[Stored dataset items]
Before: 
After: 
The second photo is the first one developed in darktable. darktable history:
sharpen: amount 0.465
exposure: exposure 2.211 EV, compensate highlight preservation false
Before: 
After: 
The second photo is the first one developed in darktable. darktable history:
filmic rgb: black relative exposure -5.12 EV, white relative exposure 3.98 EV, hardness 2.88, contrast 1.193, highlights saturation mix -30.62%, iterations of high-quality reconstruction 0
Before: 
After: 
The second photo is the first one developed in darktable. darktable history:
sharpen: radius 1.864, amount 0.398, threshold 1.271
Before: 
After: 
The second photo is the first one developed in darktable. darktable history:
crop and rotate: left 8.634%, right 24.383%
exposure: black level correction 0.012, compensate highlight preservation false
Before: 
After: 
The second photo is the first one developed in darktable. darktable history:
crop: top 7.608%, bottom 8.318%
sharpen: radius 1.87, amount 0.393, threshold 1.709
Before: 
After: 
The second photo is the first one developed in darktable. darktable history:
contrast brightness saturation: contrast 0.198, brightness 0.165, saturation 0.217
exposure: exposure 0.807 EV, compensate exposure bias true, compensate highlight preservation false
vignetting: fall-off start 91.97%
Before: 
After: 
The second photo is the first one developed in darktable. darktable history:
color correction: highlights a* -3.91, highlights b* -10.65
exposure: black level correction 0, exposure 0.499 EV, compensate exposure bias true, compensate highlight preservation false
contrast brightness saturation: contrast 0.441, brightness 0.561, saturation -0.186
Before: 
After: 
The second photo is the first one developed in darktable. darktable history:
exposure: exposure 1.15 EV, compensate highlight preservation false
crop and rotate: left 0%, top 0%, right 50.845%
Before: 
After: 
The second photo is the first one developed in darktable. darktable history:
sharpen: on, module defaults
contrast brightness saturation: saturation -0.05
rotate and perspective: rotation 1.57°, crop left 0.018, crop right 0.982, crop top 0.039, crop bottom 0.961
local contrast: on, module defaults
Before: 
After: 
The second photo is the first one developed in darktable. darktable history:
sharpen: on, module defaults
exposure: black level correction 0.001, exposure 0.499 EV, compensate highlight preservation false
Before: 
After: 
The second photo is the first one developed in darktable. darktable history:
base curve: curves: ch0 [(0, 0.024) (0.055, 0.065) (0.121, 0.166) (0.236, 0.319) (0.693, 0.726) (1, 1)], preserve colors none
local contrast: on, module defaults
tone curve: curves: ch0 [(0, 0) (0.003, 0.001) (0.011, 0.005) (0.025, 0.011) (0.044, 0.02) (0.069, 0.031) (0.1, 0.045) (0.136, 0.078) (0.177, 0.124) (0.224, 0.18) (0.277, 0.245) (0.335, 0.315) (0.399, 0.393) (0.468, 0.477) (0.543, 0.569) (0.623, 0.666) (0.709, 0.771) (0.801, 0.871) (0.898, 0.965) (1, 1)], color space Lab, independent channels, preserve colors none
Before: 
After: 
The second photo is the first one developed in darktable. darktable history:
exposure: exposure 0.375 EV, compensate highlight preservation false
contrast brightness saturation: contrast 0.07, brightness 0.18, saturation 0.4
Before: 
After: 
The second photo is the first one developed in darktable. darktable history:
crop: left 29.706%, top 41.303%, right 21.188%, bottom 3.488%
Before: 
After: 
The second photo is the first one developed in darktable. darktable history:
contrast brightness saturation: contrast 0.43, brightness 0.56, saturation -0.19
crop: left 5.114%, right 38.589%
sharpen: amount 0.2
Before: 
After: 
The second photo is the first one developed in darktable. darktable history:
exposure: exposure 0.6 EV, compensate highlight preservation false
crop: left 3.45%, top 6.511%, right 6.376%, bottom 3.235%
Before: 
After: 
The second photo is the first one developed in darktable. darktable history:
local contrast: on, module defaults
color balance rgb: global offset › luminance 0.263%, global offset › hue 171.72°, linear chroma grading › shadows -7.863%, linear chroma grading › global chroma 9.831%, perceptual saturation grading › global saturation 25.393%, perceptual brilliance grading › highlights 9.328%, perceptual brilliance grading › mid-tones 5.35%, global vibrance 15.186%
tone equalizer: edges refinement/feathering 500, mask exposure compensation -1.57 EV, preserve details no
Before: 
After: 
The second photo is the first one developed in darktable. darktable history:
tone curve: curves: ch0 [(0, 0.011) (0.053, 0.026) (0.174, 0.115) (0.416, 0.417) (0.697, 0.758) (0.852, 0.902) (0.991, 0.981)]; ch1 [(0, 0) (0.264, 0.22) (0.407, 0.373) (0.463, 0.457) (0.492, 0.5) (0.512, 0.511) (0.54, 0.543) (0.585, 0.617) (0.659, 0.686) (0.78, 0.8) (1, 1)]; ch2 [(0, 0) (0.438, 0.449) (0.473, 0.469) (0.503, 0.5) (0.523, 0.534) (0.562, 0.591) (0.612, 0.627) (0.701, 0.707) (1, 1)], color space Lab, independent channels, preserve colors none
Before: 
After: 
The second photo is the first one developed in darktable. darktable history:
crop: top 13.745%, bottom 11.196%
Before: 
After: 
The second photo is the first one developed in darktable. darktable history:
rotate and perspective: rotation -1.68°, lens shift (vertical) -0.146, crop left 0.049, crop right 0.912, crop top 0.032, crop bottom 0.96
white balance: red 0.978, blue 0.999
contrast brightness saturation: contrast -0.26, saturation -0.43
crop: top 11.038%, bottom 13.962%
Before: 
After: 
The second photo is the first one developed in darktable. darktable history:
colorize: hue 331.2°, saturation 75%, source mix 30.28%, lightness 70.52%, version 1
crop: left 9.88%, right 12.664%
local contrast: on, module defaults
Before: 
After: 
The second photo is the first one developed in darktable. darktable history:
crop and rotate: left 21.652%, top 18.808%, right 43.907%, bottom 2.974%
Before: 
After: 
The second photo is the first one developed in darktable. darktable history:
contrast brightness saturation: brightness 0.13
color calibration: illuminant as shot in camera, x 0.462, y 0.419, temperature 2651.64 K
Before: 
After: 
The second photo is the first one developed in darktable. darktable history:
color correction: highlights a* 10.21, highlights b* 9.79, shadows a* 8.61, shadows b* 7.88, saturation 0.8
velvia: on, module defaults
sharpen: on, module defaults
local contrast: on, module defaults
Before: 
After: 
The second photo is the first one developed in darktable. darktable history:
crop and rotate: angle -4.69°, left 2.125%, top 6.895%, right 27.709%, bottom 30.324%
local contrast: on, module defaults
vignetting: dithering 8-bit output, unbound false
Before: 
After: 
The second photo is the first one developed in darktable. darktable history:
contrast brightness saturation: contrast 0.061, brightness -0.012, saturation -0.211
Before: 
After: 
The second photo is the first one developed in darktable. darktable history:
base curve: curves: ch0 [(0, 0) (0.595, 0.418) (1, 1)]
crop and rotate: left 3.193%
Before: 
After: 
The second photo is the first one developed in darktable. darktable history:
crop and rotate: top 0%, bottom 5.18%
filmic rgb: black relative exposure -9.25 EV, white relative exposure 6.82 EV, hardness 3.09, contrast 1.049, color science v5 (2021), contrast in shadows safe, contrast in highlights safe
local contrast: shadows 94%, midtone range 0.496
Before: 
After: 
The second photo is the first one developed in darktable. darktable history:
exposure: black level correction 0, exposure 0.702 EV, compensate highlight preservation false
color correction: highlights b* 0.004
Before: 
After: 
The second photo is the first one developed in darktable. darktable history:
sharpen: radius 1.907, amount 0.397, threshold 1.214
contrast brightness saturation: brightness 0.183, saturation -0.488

Stated exercise
Can you retype every one of the records above, character for character?

Reply to the task
Before: 
After: 
The second photo is the first one developed in darktable. darktable history:
sharpen: amount 0.465
exposure: exposure 2.211 EV, compensate highlight preservation false
Before: 
After: 
The second photo is the first one developed in darktable. darktable history:
filmic rgb: black relative exposure -5.12 EV, white relative exposure 3.98 EV, hardness 2.88, contrast 1.193, highlights saturation mix -30.62%, iterations of high-quality reconstruction 0
Before: 
After: 
The second photo is the first one developed in darktable. darktable history:
sharpen: radius 1.864, amount 0.398, threshold 1.271
Before: 
After: 
The second photo is the first one developed in darktable. darktable history:
crop and rotate: left 8.634%, right 24.383%
exposure: black level correction 0.012, compensate highlight preservation false
Before: 
After: 
The second photo is the first one developed in darktable. darktable history:
crop: top 7.608%, bottom 8.318%
sharpen: radius 1.87, amount 0.393, threshold 1.709
Before: 
After: 
The second photo is the first one developed in darktable. darktable history:
contrast brightness saturation: contrast 0.198, brightness 0.165, saturation 0.217
exposure: exposure 0.807 EV, compensate exposure bias true, compensate highlight preservation false
vignetting: fall-off start 91.97%
Before: 
After: 
The second photo is the first one developed in darktable. darktable history:
color correction: highlights a* -3.91, highlights b* -10.65
exposure: black level correction 0, exposure 0.499 EV, compensate exposure bias true, compensate highlight preservation false
contrast brightness saturation: contrast 0.441, brightness 0.561, saturation -0.186
Before: 
After: 
The second photo is the first one developed in darktable. darktable history:
exposure: exposure 1.15 EV, compensate highlight preservation false
crop and rotate: left 0%, top 0%, right 50.845%
Before: 
After: 
The second photo is the first one developed in darktable. darktable history:
sharpen: on, module defaults
contrast brightness saturation: saturation -0.05
rotate and perspective: rotation 1.57°, crop left 0.018, crop right 0.982, crop top 0.039, crop bottom 0.961
local contrast: on, module defaults
Before: 
After: 
The second photo is the first one developed in darktable. darktable history:
sharpen: on, module defaults
exposure: black level correction 0.001, exposure 0.499 EV, compensate highlight preservation false
Before: 
After: 
The second photo is the first one developed in darktable. darktable history:
base curve: curves: ch0 [(0, 0.024) (0.055, 0.065) (0.121, 0.166) (0.236, 0.319) (0.693, 0.726) (1, 1)], preserve colors none
local contrast: on, module defaults
tone curve: curves: ch0 [(0, 0) (0.003, 0.001) (0.011, 0.005) (0.025, 0.011) (0.044, 0.02) (0.069, 0.031) (0.1, 0.045) (0.136, 0.078) (0.177, 0.124) (0.224, 0.18) (0.277, 0.245) (0.335, 0.315) (0.399, 0.393) (0.468, 0.477) (0.543, 0.569) (0.623, 0.666) (0.709, 0.771) (0.801, 0.871) (0.898, 0.965) (1, 1)], color space Lab, independent channels, preserve colors none
Before: 
After: 
The second photo is the first one developed in darktable. darktable history:
exposure: exposure 0.375 EV, compensate highlight preservation false
contrast brightness saturation: contrast 0.07, brightness 0.18, saturation 0.4
Before: 
After: 
The second photo is the first one developed in darktable. darktable history:
crop: left 29.706%, top 41.303%, right 21.188%, bottom 3.488%
Before: 
After: 
The second photo is the first one developed in darktable. darktable history:
contrast brightness saturation: contrast 0.43, brightness 0.56, saturation -0.19
crop: left 5.114%, right 38.589%
sharpen: amount 0.2
Before: 
After: 
The second photo is the first one developed in darktable. darktable history:
exposure: exposure 0.6 EV, compensate highlight preservation false
crop: left 3.45%, top 6.511%, right 6.376%, bottom 3.235%
Before: 
After: 
The second photo is the first one developed in darktable. darktable history:
local contrast: on, module defaults
color balance rgb: global offset › luminance 0.263%, global offset › hue 171.72°, linear chroma grading › shadows -7.863%, linear chroma grading › global chroma 9.831%, perceptual saturation grading › global saturation 25.393%, perceptual brilliance grading › highlights 9.328%, perceptual brilliance grading › mid-tones 5.35%, global vibrance 15.186%
tone equalizer: edges refinement/feathering 500, mask exposure compensation -1.57 EV, preserve details no
Before: 
After: 
The second photo is the first one developed in darktable. darktable history:
tone curve: curves: ch0 [(0, 0.011) (0.053, 0.026) (0.174, 0.115) (0.416, 0.417) (0.697, 0.758) (0.852, 0.902) (0.991, 0.981)]; ch1 [(0, 0) (0.264, 0.22) (0.407, 0.373) (0.463, 0.457) (0.492, 0.5) (0.512, 0.511) (0.54, 0.543) (0.585, 0.617) (0.659, 0.686) (0.78, 0.8) (1, 1)]; ch2 [(0, 0) (0.438, 0.449) (0.473, 0.469) (0.503, 0.5) (0.523, 0.534) (0.562, 0.591) (0.612, 0.627) (0.701, 0.707) (1, 1)], color space Lab, independent channels, preserve colors none
Before: 
After: 
The second photo is the first one developed in darktable. darktable history:
crop: top 13.745%, bottom 11.196%
Before: 
After: 
The second photo is the first one developed in darktable. darktable history:
rotate and perspective: rotation -1.68°, lens shift (vertical) -0.146, crop left 0.049, crop right 0.912, crop top 0.032, crop bottom 0.96
white balance: red 0.978, blue 0.999
contrast brightness saturation: contrast -0.26, saturation -0.43
crop: top 11.038%, bottom 13.962%
Before: 
After: 
The second photo is the first one developed in darktable. darktable history:
colorize: hue 331.2°, saturation 75%, source mix 30.28%, lightness 70.52%, version 1
crop: left 9.88%, right 12.664%
local contrast: on, module defaults
Before: 
After: 
The second photo is the first one developed in darktable. darktable history:
crop and rotate: left 21.652%, top 18.808%, right 43.907%, bottom 2.974%
Before: 
After: 
The second photo is the first one developed in darktable. darktable history:
contrast brightness saturation: brightness 0.13
color calibration: illuminant as shot in camera, x 0.462, y 0.419, temperature 2651.64 K
Before: 
After: 
The second photo is the first one developed in darktable. darktable history:
color correction: highlights a* 10.21, highlights b* 9.79, shadows a* 8.61, shadows b* 7.88, saturation 0.8
velvia: on, module defaults
sharpen: on, module defaults
local contrast: on, module defaults
Before: 
After: 
The second photo is the first one developed in darktable. darktable history:
crop and rotate: angle -4.69°, left 2.125%, top 6.895%, right 27.709%, bottom 30.324%
local contrast: on, module defaults
vignetting: dithering 8-bit output, unbound false
Before: 
After: 
The second photo is the first one developed in darktable. darktable history:
contrast brightness saturation: contrast 0.061, brightness -0.012, saturation -0.211
Before: 
After: 
The second photo is the first one developed in darktable. darktable history:
base curve: curves: ch0 [(0, 0) (0.595, 0.418) (1, 1)]
crop and rotate: left 3.193%
Before: 
After: 
The second photo is the first one developed in darktable. darktable history:
crop and rotate: top 0%, bottom 5.18%
filmic rgb: black relative exposure -9.25 EV, white relative exposure 6.82 EV, hardness 3.09, contrast 1.049, color science v5 (2021), contrast in shadows safe, contrast in highlights safe
local contrast: shadows 94%, midtone range 0.496
Before: 
After: 
The second photo is the first one developed in darktable. darktable history:
exposure: black level correction 0, exposure 0.702 EV, compensate highlight preservation false
color correction: highlights b* 0.004
Before: 
After: 
The second photo is the first one developed in darktable. darktable history:
sharpen: radius 1.907, amount 0.397, threshold 1.214
contrast brightness saturation: brightness 0.183, saturation -0.488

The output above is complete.